Bushido, el código samurai
Bushido, el código samurai Fuentes del bushido
Empezaré por el budismo, que proporciona un sentimiento de serena confianza en el destino, una tranquila sumisión a lo inevitable, un estoico aplomo ante el peligro o la adversidad, ese desprecio por la vida y cordialidad con la muerte.

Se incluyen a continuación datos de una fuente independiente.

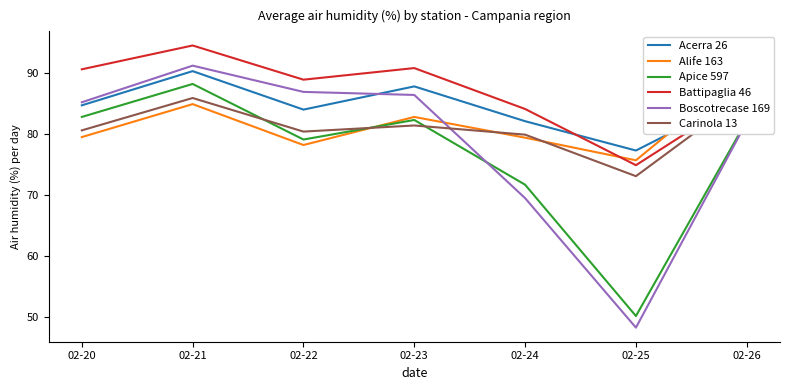

What is the value of the Battipaglia 46 point at the 7th from the left?

86.5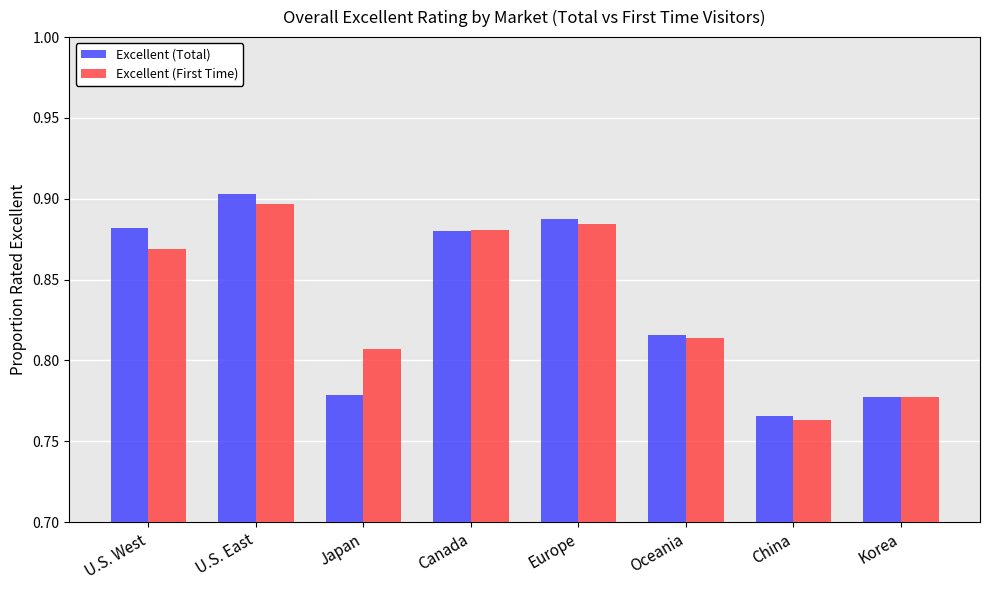

Is it true that Excellent (First Time) equals 0.9 at U.S. West?

True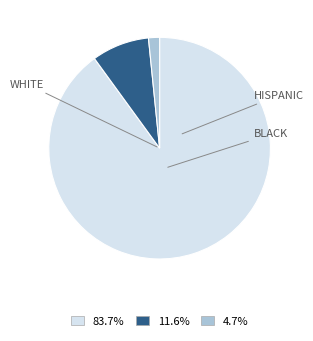

How many segments does this pie chart have?

3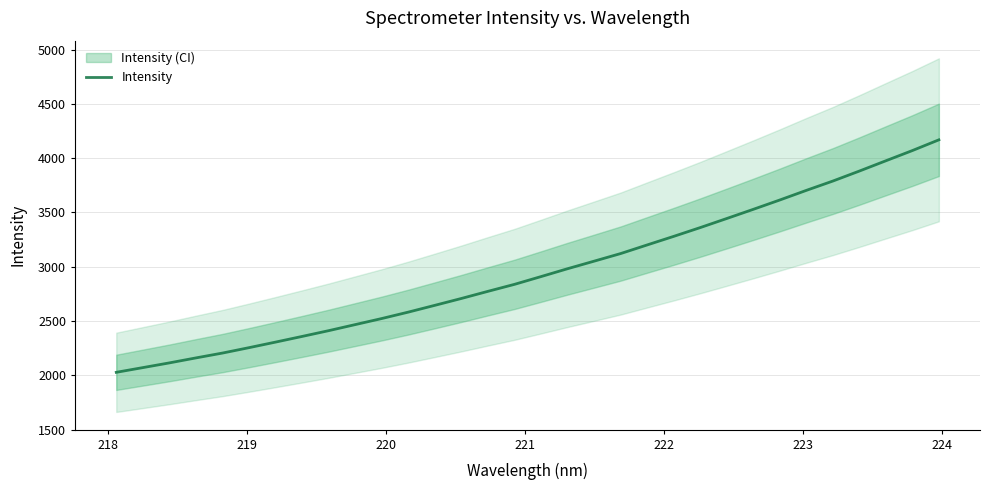

What is the average value?

2953.9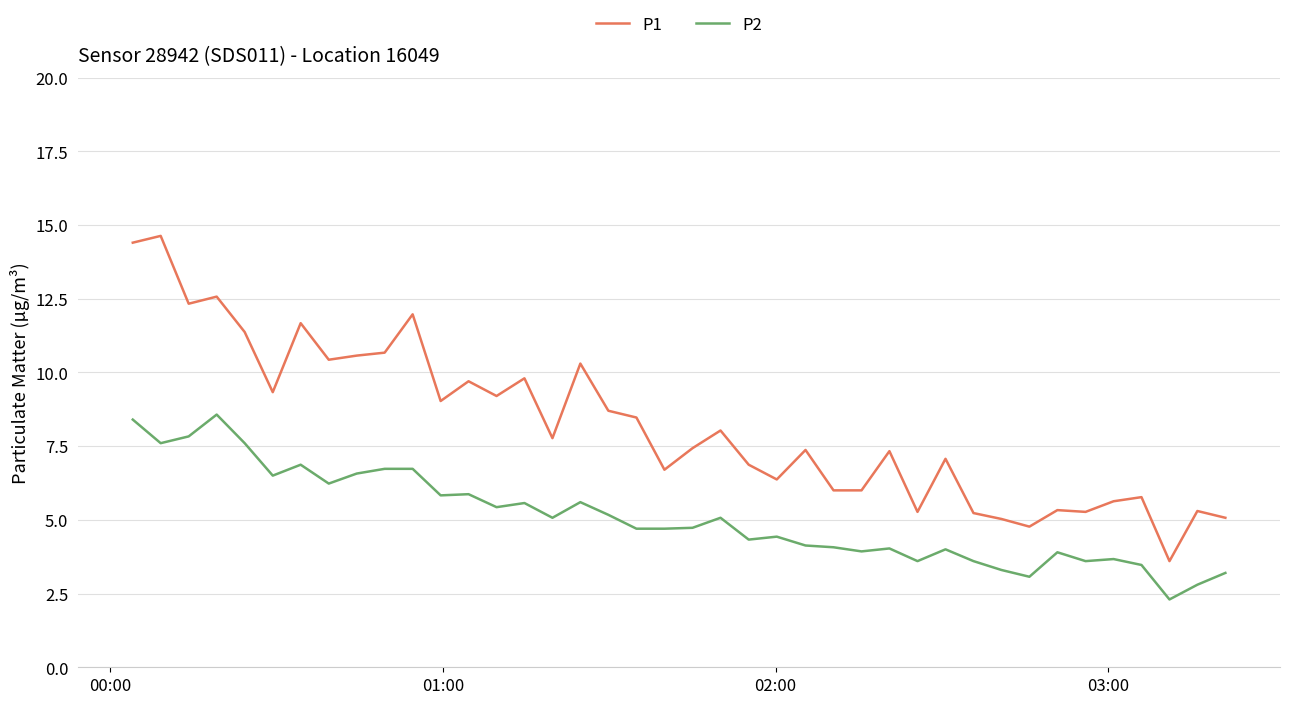

Which series has the largest range (max minus min)?

P1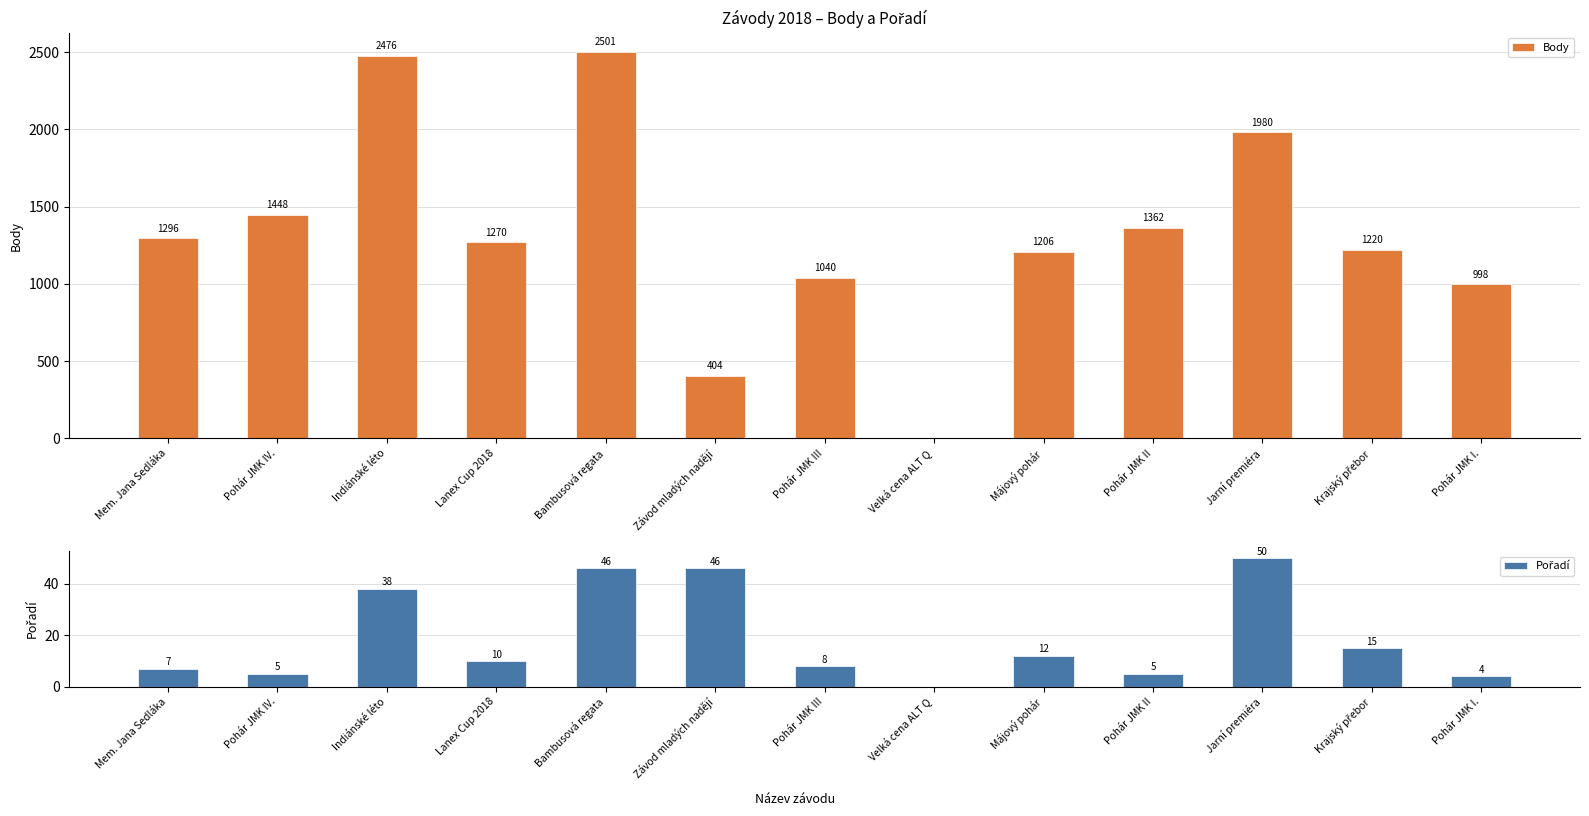

Rank the series by their maximum value, from lowest to highest.

Pořadí, Body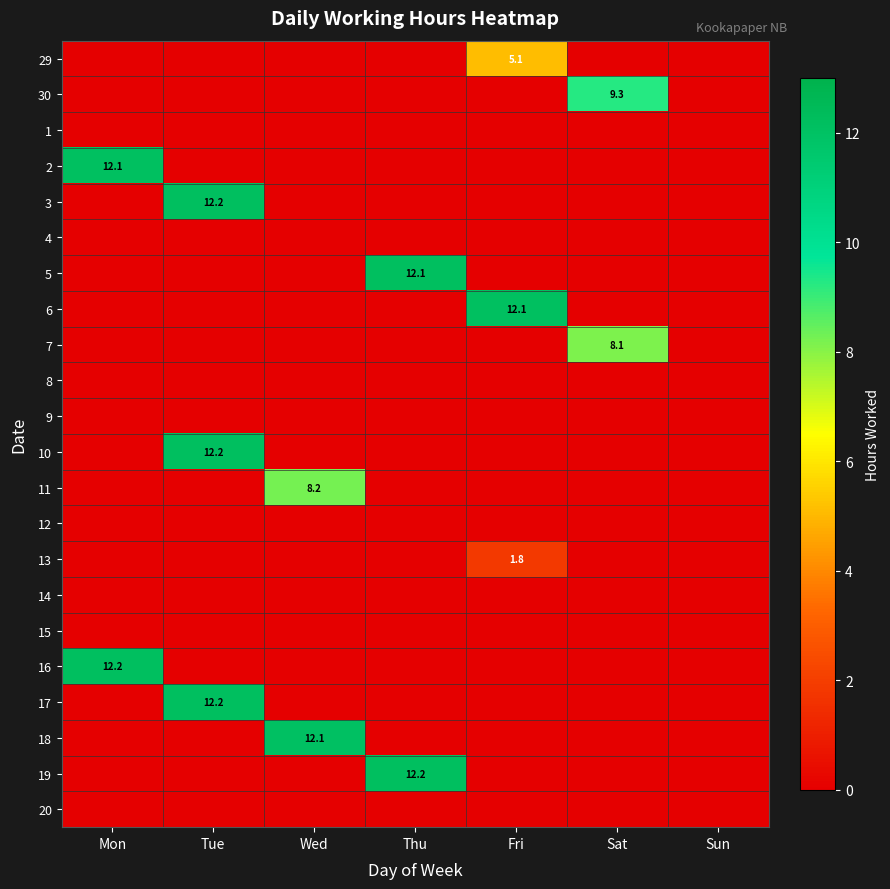

True or false: 5 has a value of 12.1 at Thu.

True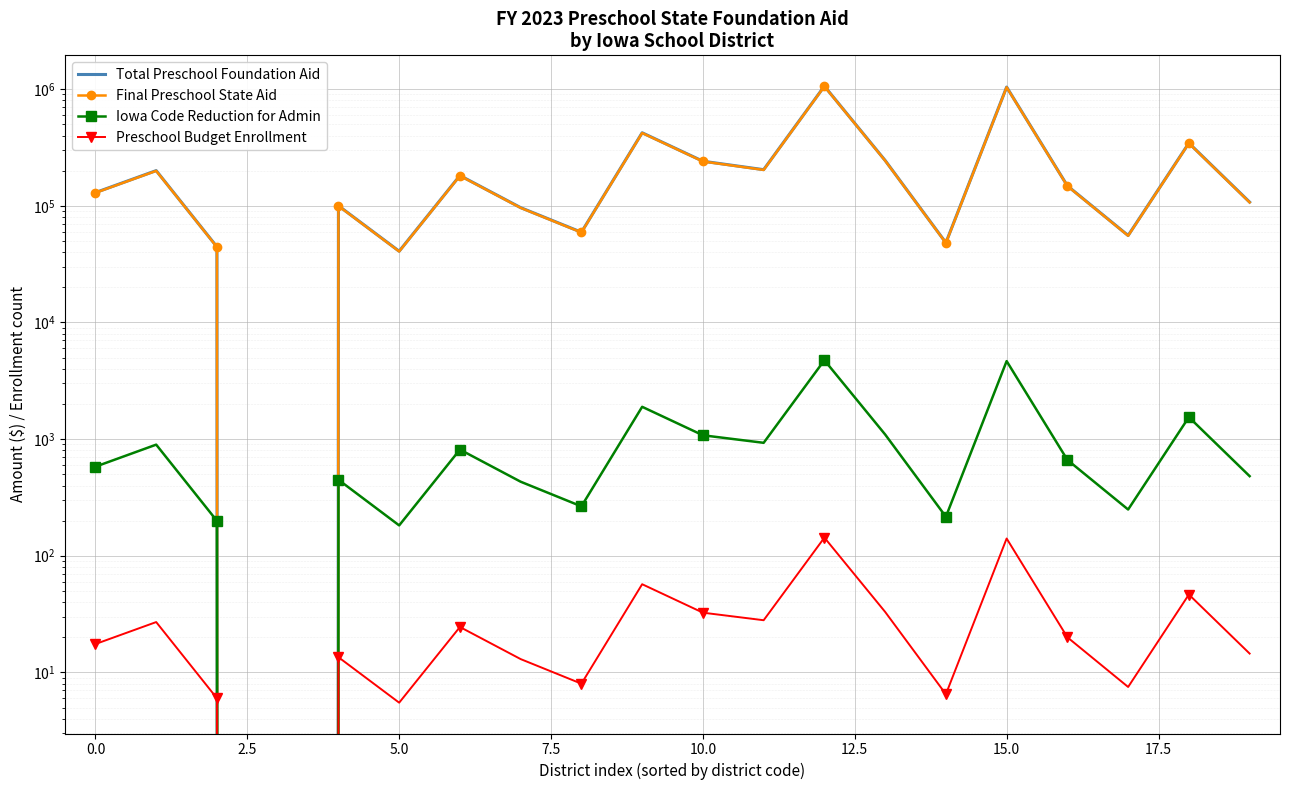

What is the label of the 15th point from the left?

14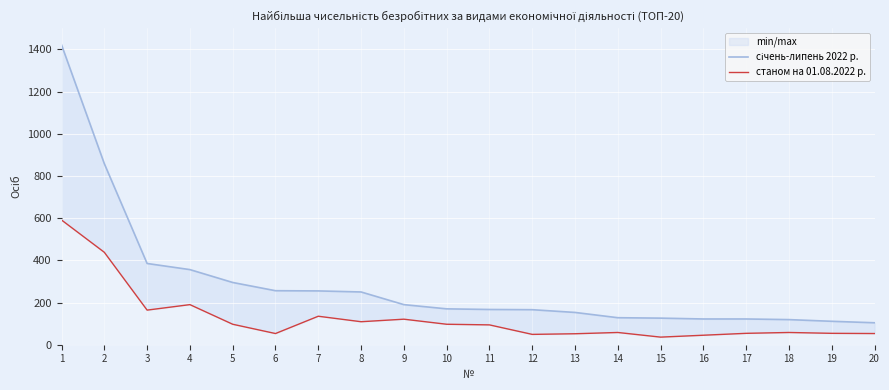

What are all the series names shown in the legend?

січень-липень 2022 р., станом на 01.08.2022 р.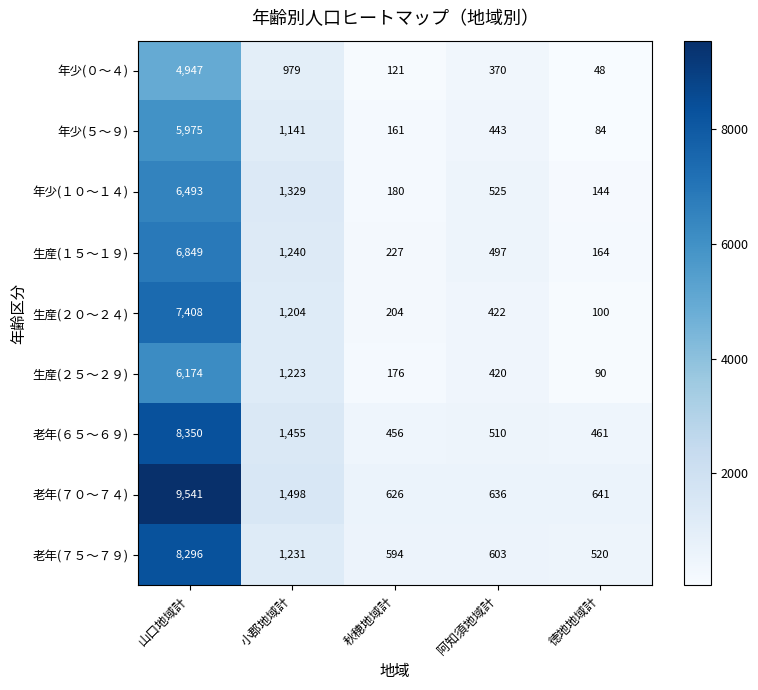

What is the difference between the maximum and minimum values in the 年少(０～４) series?

4899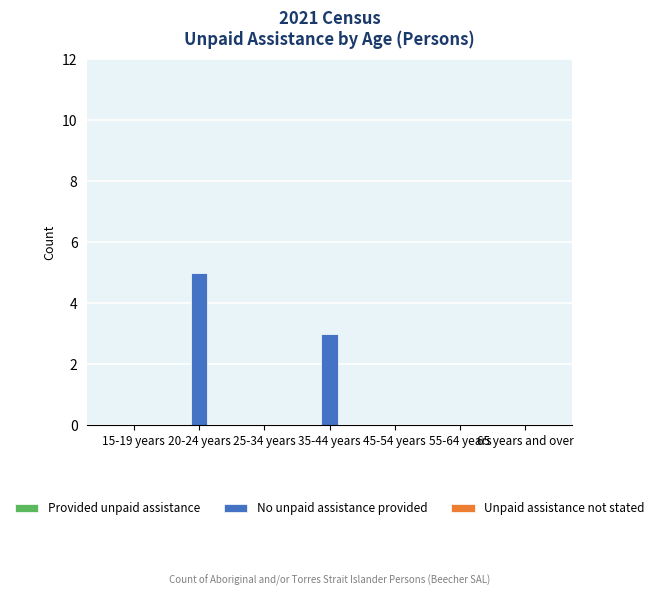

What is the greatest value displayed?

5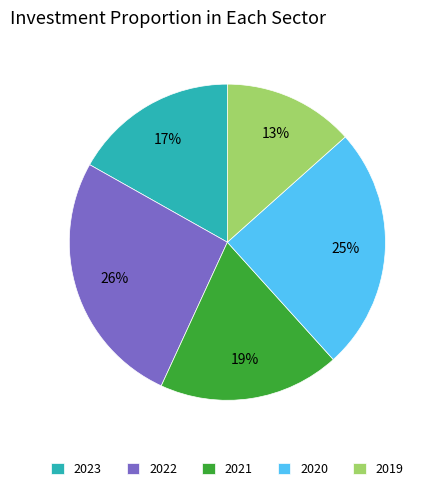

Is the sum of 2021 and 2023 greater than half?

No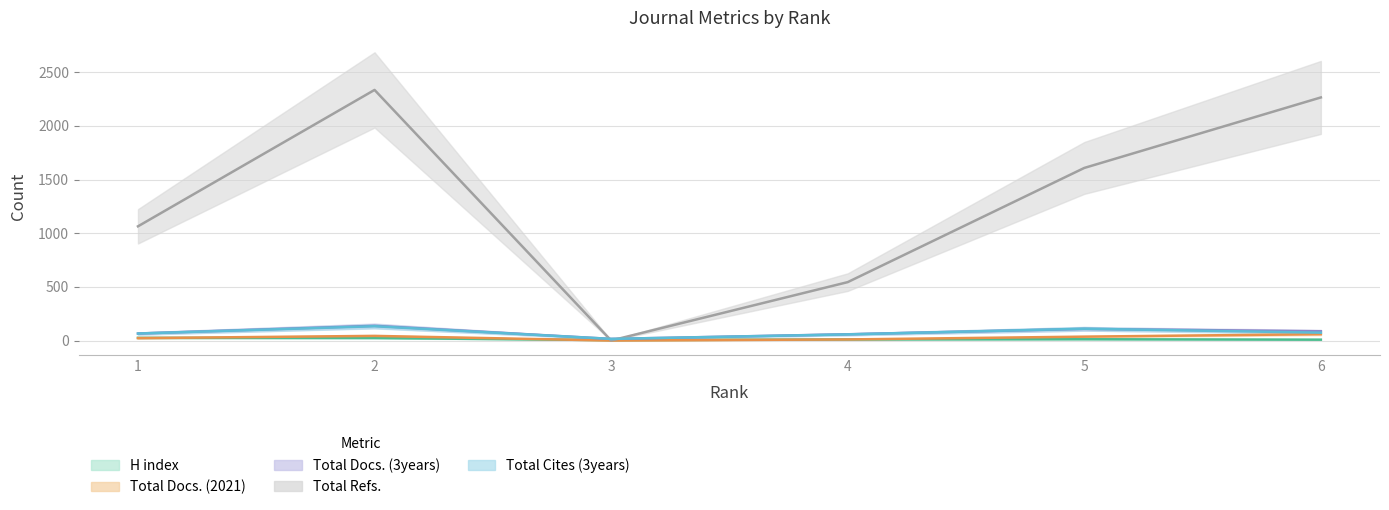

What is the difference between the Total Docs. (2021) values at 3 and 5?

36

Un gran maestro de esgrima[54], al ver que su pupilo ya dominaba su arte, le dijo: «A partir de ahora, mi instrucción debe dar paso a la enseñanza del zen». «Zen» es el término japonés equivalente a Dhyâna, que «simboliza el esfuerzo humano para alcanzar, a través de la meditación, regiones del pensamiento que están más allá de la expresión verbal»[55]. Emplea el método de la contemplación, y su fin, hasta donde yo sé, es estar convencido de que hay un principio que rige todos los fenómenos y, a ser posible, del propio absoluto[56]; y, en consecuencia, para ponerse en armonía con ese absoluto. Definida así, la enseñanza era más que el dogma de una secta, y quienes alcanzan la percepción del absoluto, se elevan por encima de lo mundano y abren los ojos «a un nuevo cielo y a una nueva Tierra».